Was sind „Berechnete Messwerte“?
Berechnete Messwerte sind „künstliche“ Metriken für Google Analytics, die mithilfe von bereits vorhandenen Messzahlen – wie etwa der Absprungrate –, mathematischen Operatoren und Zahlen berechnet werden. Sie sind nach ihrer Erstellung u. a. in benutzerdefinierten Berichten in der Software verfügbar, aber auch mithilfe eines API-Abrufs aus anderen Tools heraus abrufbar.
Ein Beispiel: Die Metriken „Umsatz“ und „Sitzungen“ sind in Google Analytics verfügbar. Wer jedoch gerne eine Maßzahl hätte, die „Durchschnittlicher Umsatz pro Sitzung“ lautet, welche es so nicht in dem Webanalyse-Tool gibt, kann diese mit den berechneten Messwerten schnell selber erzeugen.
Unterscheidung zu benutzerdefinierten Metriken
Weiter oben wurde bereits auf einen Unterschied zu den benutzerdefinierten Metriken hingewiesen. Während „berechnete Messwerte“ in Google Analytics aus verschiedenen anderen Metriken, Zahlen und Operatoren wie „+“, „-“, „*“ und „/“ erstellt werden und einen neuen Einblick geben können, werden die so genannten „benutzerdefinierten Messwerte“ oder auch „benutzerdefinierten Metriken“ von „außen“ definiert. Entweder sie werden bereits im Quellcode der Website selber an Google Analytics übergeben oder mithilfe eines zwischengeschalteten Tag-Management-Systems. Damit Analytics mit ihnen etwas anfangen kann, müssen sie zuvor in der Konto-Verwaltung angelegt und aktiviert werden.

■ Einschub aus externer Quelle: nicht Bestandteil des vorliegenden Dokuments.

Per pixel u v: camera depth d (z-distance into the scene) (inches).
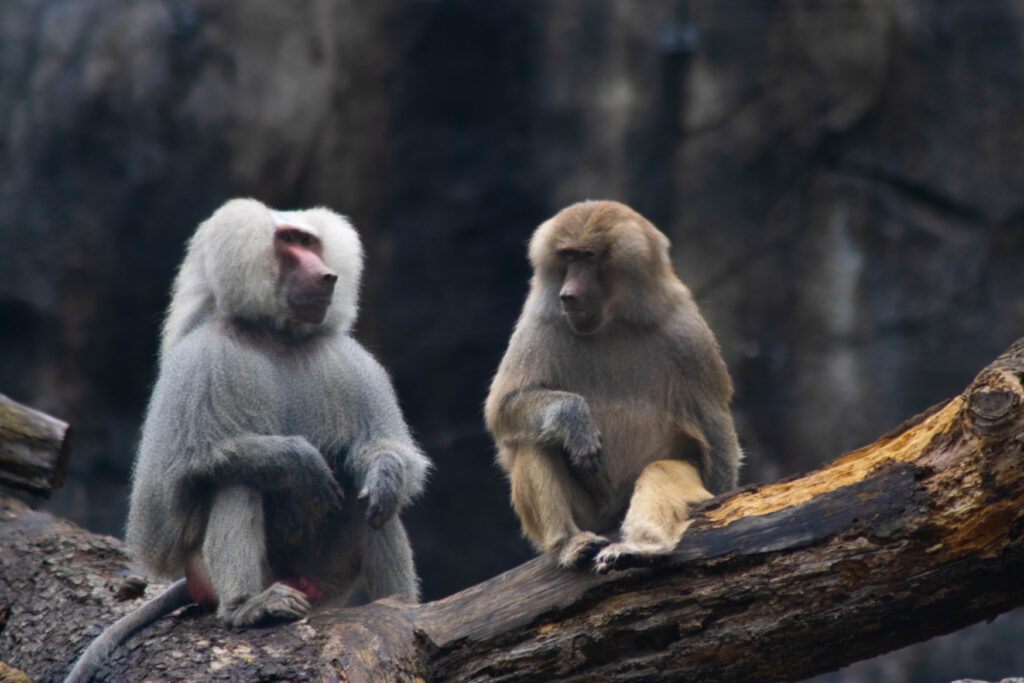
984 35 727.1
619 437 304.3
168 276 783.1
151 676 272.8
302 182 797.9
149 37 784.3
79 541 360.8
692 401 306.7
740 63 754.8
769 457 743.7
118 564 354.0
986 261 726.5
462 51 782.5
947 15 730.2
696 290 757.3
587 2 772.6
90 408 778.8
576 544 267.6
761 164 753.0
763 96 751.7
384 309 798.5
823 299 744.3
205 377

Eine „Benutzerdefinierte Metrik“ kann dabei völlig unabhängig von anderen in Google Analytics verfügbaren Metriken neue Einblicke in Dinge auf der Website geben. Zum Beispiel kann die Anzahl der Wörter oder Bilder einer bestimmten Seite oder die Anzahl verfügbarer Optionen in einem Formular übergeben werden. Ganz gleich, welches „Wie viel“ messbar gemacht werden soll, es kann durch eine „benutzerdefinierten Metrik“ an das Webanalyse-Tool übergeben werden.
„Berechnete Messwerte“ hingegen sind für ihre Kalkulationen auf bereits in Analytics vorhandenen Standard-Metriken oder – sofern vorhanden – auf zusätzliche benutzerdefinierte Metriken angewiesen.
Weiterer wichtiger Unterschied: Während benutzerdefinierte Metriken auf Property-Ebene definiert werden, sind berechnete Messwerte eine Sache „auf Datenansichtsebene“ und können so auch jeweils von einer Datenansicht zur nächsten unterscheidbar gemacht werden, wenn man das möchte.
Wie viele berechnete Messwerte können eingesetzt werden?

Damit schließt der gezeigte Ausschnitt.